*** Opening of PASSAGE FOR REVIEW ***

And grace isn’t what makes us feel good: grace is all that makes us more like Jesus …

And nothing can overwhelm me — like grace can overtake me.

No matter when you look over your shoulder, that’s what you find: God’s blessings overtaking you. No matter what a day, a life, looks like, this is what it all stacks up to for every person on the planet: We are all chased by grace.

No matter what is hounding, the hound of heaven is closer — His warm breath of blessing right there on the nape of my neck.”

– Ann Voskamp

As I read the above words I thought of how ‘hounded’ I was feeling that particular day.

Hounded was I by the pressures of relationships, and bills, and work, and making dinner, and seeking the location of just one ibuprofen to take the edge off this pounding headache.

Her words made my eyes fill, and their banks refused to hold the flood back … the dams burst, the water fell.

*** Close of PASSAGE FOR REVIEW ***
*** Opening of DATA PROVIDED ***

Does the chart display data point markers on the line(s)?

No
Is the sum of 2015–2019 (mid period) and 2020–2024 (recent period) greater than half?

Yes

*** Close of DATA PROVIDED ***

• [APPLY WHAT YOU READ]:
1. In the passage about grace, what pressures does the writer say were hounding them that day?
2. Go on with the passage about grace from the point where it stops.

• [EXPECTED RESULTS]:
1. Relationships, bills, work, making dinner, and the search for one ibuprofen to ease a pounding headache.

2.
Later I sought the The Hound of Heaven … the poem I had a vague knowledge of once reading. It was written in the late 1800’s by English writer Francis Thompson. Mr. Thompson had studied to become a priest, then a physician, then lived in terrible poverty (as a writer) where he survived by selling matches. He then suffered with the constant pain of neuralgia, which he treated with laudanum (containing opium), eventually becoming addicted. He last years were spent in a monastery, where he was cared for by friends.

The first link I opened to read the poem, The Hound of Heaven, made the dams burst in another way … tears of joy.

I read the ode, allowing the pursuits to settle on my heart and mind. The pursuits that we make for ‘more’ of this world, and the never-ending pursuit of God for his child.

When I came to the end of the verses, there followed yet more verses … this time written by David …

O LORD, you have searched me
and you know me.

You know when I sit and when I rise;
you perceive my thoughts from afar.

You discern my going out and my lying down;
you are familiar with all my ways.

 Before a word is on my tongue
you know it completely, O LORD.

You hem me in—behind and before;
you have laid your hand upon me.

 Such knowledge is too wonderful for me,
too lofty for me to attain.

 Where can I go from your Spirit?
Where can I flee from your presence?

If I go up to the heavens, you are there;
if I make my bed in the depths, [a] you are there.

 If I rise on the wings of the dawn,
if I settle on the far side of the sea,

 even there your hand will guide me,
your right hand will hold me fast.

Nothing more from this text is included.